IQ Inc. is assisting a local Pittsburgh client in the search for a Principal Human Factors Engineer. This is a growing, medical device company. If you are looking for a role that has an impact on people's lives, please consider applying for this position.
Essential Duties and Responsibilities:
Drive patient-focused product innovation by leading the development of human factors engineering processes within the organization, including the management of standard operating procedures
Works closely with a cross-functional development team throughout a product development effort to ensure that user needs, usability requirements, and use errors are identified and addressed in the design process
Lead analytic human factors activities (e.g., use FMEA, task analysis, heuristic evaluation) for the purposes of “design input,” risk assessment and mitigation, and protocol development
Lead the development and execution of formative and summative evaluations at various stages of product development from early prototypes through formal FDA-mandated validation
Work closely with development engineers and R&D Management to ensure the HF/UE process is followed through all phases of the system lifecycle
Engage Quality and Regulatory to drive development of processes documentation to meet regulatory requirements
Collaborate with external Human Factor Engineering consultancies, internal stakeholders and partner organizations
Advance the development of the Human Factors engineering team by acting as a mentor and leader for less experienced Human Factors engineers
Supervisory Responsibilities: None.
Qualifications: To perform this job successfully, an individual must be able to perform each essential duty satisfactorily. The requirements listed below are representative of the knowledge, skills and abilities required. Reasonable accommodations may be made to enable individuals with disabilities to perform the essential functions of this job.
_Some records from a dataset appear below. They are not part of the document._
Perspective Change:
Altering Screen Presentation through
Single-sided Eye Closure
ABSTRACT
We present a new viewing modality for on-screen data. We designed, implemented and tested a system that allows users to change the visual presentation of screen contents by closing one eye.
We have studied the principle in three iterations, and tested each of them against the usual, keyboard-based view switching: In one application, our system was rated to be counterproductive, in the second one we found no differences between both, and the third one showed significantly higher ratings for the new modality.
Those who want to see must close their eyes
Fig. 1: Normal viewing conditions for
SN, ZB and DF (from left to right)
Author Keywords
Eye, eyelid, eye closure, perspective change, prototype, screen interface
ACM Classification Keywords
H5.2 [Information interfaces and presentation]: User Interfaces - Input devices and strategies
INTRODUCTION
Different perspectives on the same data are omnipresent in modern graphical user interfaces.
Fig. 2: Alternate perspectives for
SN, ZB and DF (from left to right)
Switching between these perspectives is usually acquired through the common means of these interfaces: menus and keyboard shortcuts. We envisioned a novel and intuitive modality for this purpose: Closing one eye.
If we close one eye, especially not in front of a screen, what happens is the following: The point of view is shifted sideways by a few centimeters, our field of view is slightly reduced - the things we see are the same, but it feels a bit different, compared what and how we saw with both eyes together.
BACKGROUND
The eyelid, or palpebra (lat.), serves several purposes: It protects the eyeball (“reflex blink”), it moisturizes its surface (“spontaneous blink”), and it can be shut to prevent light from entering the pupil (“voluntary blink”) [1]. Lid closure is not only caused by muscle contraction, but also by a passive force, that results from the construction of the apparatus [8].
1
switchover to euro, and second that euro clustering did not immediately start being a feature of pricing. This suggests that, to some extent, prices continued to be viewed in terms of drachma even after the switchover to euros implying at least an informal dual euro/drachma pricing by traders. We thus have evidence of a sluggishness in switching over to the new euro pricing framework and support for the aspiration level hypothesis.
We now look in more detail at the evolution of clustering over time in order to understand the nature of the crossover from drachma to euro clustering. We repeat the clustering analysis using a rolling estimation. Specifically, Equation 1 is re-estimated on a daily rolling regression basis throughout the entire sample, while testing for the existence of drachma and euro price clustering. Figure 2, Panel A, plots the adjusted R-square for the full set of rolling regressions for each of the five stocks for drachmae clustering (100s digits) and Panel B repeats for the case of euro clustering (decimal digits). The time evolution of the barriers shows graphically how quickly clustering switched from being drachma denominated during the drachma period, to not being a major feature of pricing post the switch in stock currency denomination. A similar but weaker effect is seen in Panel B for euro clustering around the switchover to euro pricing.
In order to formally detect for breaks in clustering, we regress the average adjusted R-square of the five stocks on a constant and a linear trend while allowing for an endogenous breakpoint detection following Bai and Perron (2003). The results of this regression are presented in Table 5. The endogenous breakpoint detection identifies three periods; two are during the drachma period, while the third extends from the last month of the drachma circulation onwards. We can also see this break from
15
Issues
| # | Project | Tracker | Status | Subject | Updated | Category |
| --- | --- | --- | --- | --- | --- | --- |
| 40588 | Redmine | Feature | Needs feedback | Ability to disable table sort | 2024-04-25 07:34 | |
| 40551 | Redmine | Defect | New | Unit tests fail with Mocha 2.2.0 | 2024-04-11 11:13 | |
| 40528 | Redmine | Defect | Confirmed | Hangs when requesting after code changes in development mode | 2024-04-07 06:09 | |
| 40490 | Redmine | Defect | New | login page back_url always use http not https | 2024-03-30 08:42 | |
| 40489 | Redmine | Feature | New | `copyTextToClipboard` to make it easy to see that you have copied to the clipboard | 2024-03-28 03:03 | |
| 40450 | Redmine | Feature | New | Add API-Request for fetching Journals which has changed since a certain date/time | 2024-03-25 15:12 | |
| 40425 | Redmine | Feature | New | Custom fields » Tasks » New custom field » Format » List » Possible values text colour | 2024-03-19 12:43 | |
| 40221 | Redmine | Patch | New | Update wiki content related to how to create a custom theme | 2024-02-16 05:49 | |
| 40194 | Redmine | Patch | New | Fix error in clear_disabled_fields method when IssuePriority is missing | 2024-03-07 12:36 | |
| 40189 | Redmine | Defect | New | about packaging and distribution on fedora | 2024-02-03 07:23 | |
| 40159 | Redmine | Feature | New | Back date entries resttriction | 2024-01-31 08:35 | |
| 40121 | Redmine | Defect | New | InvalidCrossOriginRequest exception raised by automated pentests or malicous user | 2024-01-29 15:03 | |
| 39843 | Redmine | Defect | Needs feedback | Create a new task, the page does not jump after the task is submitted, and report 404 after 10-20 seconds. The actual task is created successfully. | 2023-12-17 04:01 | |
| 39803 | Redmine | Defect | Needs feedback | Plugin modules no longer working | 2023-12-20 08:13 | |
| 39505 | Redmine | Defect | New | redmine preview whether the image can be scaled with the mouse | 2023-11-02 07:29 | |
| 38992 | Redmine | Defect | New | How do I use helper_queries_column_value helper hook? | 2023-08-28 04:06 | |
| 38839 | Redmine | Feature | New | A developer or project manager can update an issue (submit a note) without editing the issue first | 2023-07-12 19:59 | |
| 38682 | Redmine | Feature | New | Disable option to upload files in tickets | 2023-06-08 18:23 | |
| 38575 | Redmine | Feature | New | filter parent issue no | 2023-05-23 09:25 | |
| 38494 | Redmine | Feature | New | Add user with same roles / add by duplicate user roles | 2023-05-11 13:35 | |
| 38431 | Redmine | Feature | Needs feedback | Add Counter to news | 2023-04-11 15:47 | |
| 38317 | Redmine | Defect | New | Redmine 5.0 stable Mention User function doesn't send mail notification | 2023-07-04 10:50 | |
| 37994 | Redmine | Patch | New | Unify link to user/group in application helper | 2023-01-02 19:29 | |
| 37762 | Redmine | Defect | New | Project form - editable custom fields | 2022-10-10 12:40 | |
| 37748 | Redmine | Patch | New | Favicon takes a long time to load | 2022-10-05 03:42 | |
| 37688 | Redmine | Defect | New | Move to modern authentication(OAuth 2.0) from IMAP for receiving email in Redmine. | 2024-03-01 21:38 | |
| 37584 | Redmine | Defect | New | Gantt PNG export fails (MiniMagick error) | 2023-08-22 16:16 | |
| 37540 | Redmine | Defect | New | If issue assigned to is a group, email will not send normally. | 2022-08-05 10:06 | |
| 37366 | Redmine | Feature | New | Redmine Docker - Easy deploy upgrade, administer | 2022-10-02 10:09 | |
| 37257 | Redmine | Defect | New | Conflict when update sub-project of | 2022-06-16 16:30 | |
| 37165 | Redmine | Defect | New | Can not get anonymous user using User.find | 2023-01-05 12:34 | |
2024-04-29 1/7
Educations and/or Experience:
Requires B.S. degree in biomedical engineering, psychology, or related field and a minimum of 10 years of usability experiences in medical device development
Understanding of Human Factors Usability Engineering process is required
Proven successful FDA submissions with human factors component is required
Experience with Human Factors FDA Guidance, and IEC 62366, and management of HF usability file for a medical device is desired
IQ Inc. is a woman-owned small business headquartered in Murrysville, PA. Since 1994 IQ has delivered software development and consulting services in ways that best meet our customers’ needs; including complete end-to-end software projects in our state-of-the-art development center. IQ also services our customers through staff augmentation engagements, contract-to-hire and direct placement. We work with our clients to create partnerships not just business relationships.